Is anyone interested in a nearly nine-foot bronzed statue of a goat-headed god?
The Satanic Temple would like to know.
The Baphomet monument — which, the Temple says, weighs about a ton and is a “sculptural masterpiece” — was originally constructed to sit alongside the Ten Commandments monument at the Oklahoma state capitol’s grounds. But on Tuesday, the Oklahoma Supreme Court ruled that the Ten Commandments must come down, meaning that the Satanic Temple’s Baphomet will need a new home.
According to Satanic Temple spokesman Doug Mesner (a.k.a. Lucien Greaves), the Temple agrees with the court’s decision.
“The entire point of our effort was to offer a monument that would complement and contrast the 10 Commandments, reaffirming that we live in a nation that respects plurality, a nation that refuses to allow a single viewpoint to co-opt the power and authority of government institutions,” Mesner said in an email. “Given the Court’s ruling, TST no longer has any interest in pursuing placement of the Baphomet monument on Oklahoma’s Capitol grounds.”

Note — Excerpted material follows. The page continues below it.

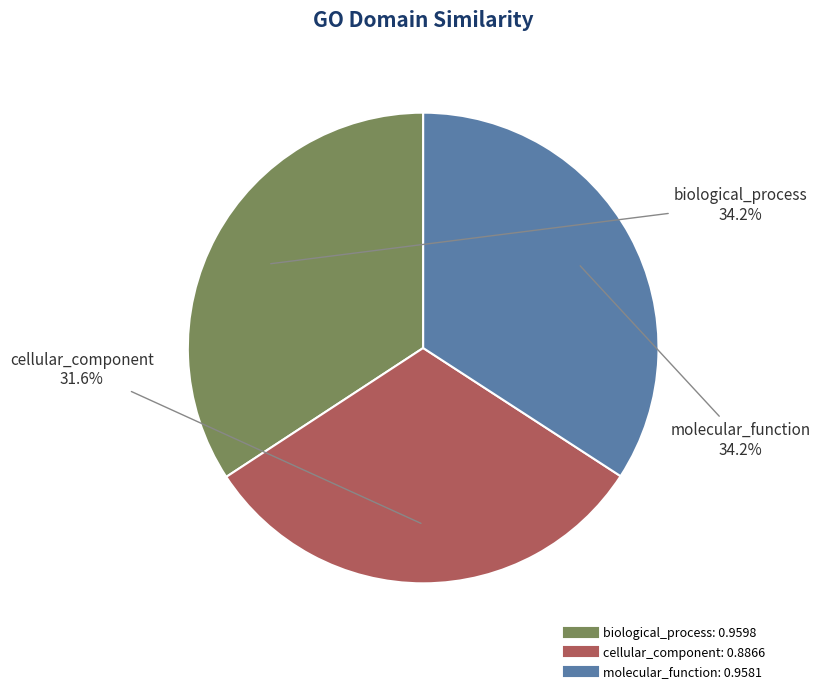

To the nearest percent, what is the difference between the largest and smallest slice percentages?

3%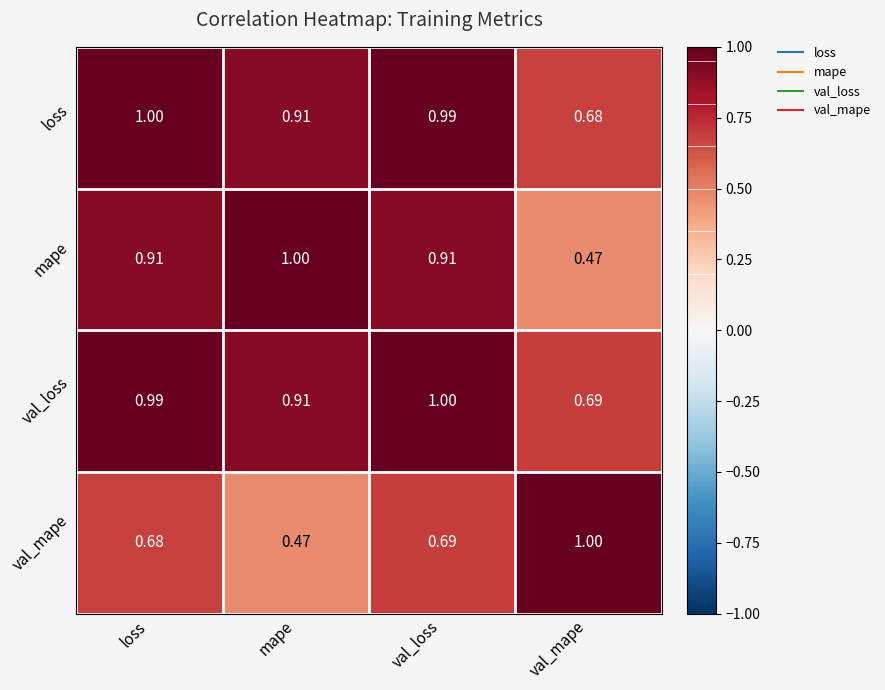

At val_loss, list the series in order from largest to smallest.

val_loss, loss, mape, val_mape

The Satanic Temple first proposed its monument in 2013, a year after the privately-funded Ten Commandments statue was erected on the capitol grounds, with the approval of the state legislature. At the time, the Temple promised a “public-friendly design” for its intended monument, one that could become “an object of play for young children.”
The finished statue is set to debut later this month at an “unveiling” party in Michigan. The temple will go ahead with the unveiling party, whether the statue has a new home or not. “The unveiling, we feel, should now also be a celebration of victory in Oklahoma,” Mesner said.
As for where the statue might end up next, Mesner says that “Arkansas is looking rather appealing.” Earlier this year, the Arkansas legislature approved a privately-funded monument of the Ten Commandments for the state’s capitol grounds.
“There are plenty of areas in the United States crying out for a counter-balance to existing graven tributes to archaic Abrahamic barbarism,” Mesner added.
Monuments like the one in Oklahoma, and the one proposed for Arkansas, can be legally complicated. In 2005, the U.S. Supreme Court determined that a Ten Commandments monument at the Texas state capitol was constitutional, writing that “a reasonable observer, mindful of history, purpose, and context, would not conclude that this passive monument conveyed the message that the State endorsed religion.”
But in Oklahoma, the state’s high court rejected an argument that the monument served a historical purpose. The state constitution prohibits the use of public lands or funds to support a specific religion.
“The Ten Commandments are obviously religious in nature and are an integral part of the Jewish and Christian faiths,” the court’s decision reads. “Because the monument at issue operates for the use, benefit or support of a sect or system of religion, it violates Article 2, Section 5 of the Oklahoma Constitution and is enjoined and shall be removed.”